8 Netflix Documentaries to Watch If You Liked ‘Wild Wild Country’
It's been three weeks since its release — an eternity in the age of binge culture — but the internet is still captivated by Netflix's Wild Wild Country, an absorbing, addictive, almost unbelievable examination of the controversial Rajneeshpuram commune.
Produced by the Duplass brothers (Tangerine, The Skeleton Twins), the docuseries revisits an infamous but oft-forgotten slice of American history, recounting, in shocking detail, how a free-spirited, sex-fueled cult overtook a tiny Oregonian town, stocked their ranch with semi-automatic rifles, and allegedly defrauded the government, engaged in light bioterrorism, and maybe attempted to murder some people, among a laundry list of other eye-widening charges.
With an elusive 100 percent rating on Rotten Tomatoes, it's arguably one of the streaming hub's best, if most fascinating, efforts to date, but it's also one in a long line of riveting docs housed on the platform. Below, eight other films to check out if you're still reeling from Wild Wild Country.
Filmmaker Will Allen chronicles his 22-year stint inside West Hollywood's Buddhafield, a 1980s-born cult led by failed actor Michel Rostand, who convinced his followers to abandon their lives and follow his teachings in pursuit of an intense communion he called "The Knowing."
The 2016 Sundance gem combines insider footage from Allen's tenure as Buddhafeld's official videographer, plus new interviews with former members detailing life inside the so-called spiritual community, including allegations of mind control, forced abortions, and sexual abuse. The result is a strange, unsettling portrait of Allen's manipulative former mentor, made even more chilling by its open-ended conclusion: As of 2016, Rostand still had 85 adherents living with him in Hawaii.
Deprogrammed doesn't explore a cult, but rather its opposition, tracing Ted Patrick's anti-cult crusade throughout the 1970s. The author credits himself with having saved 1,600 former cult members with his reverse-brainwashing tactics, which this 2016 film documents, showcasing just how deeply some of these groups took hold of their onetime members, and the extremist lengths he went to in an attempt to shake them out of it.
Enlighten Us recounts the rise and fall of James Arthur Ray, a motivational speaker turned self-help guru who rose to fame in the early 2000s, but was convicted of negligent homicide after three people died of heatstroke during a 2009 seminar he hosted in the desert. He served two years in prison, and was released in 2013.
If you were fascinated by Rajneeshpuram's slow, cunning takeover of Antelope, Welcome to Leith should be right up your alley. The critically acclaimed 2015 film rehashes white supremacist Craig Cobb's attempt to seize Leith, North Dakota in 2012 and the local upheaval that followed, offering a sober, timely, and terrifying, and glimpse into a still-looming hate group.

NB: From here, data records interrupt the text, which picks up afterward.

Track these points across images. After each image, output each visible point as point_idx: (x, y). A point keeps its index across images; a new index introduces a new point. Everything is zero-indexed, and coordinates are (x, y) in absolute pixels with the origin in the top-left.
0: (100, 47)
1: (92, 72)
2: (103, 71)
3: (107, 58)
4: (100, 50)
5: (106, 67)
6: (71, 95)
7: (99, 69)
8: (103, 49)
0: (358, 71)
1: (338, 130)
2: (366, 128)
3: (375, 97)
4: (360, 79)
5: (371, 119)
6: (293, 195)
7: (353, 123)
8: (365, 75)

This Dan Murdoch-directed 2015 effort travels to the deep south for a disturbingly relevant look into the Ku Klux Klan, who claim they're in the midst of a revival.
Crystal Moselle's prize-winning 2015 doc is a study in isolation and the power of the human spirit, telling the spellbinding, extraordinary, and stunningly heartfelt true story of seven siblings confined to their Manhattan apartment. Unable to leave save for a few strictly-monitored trips into the "nefarious" New York City streets, they find an outlet in cinema, and are eventually pushed to venture out into a world they've only known on film.
Though not centered around a cult, One of Us does probe religious extremity, following three Hasidic Jews as they depart their ultra-Orthodox community and brave the modern world. It's a rare window into a highly insular community, weaving a heartrending tale of ostracism, danger, and uncertainty.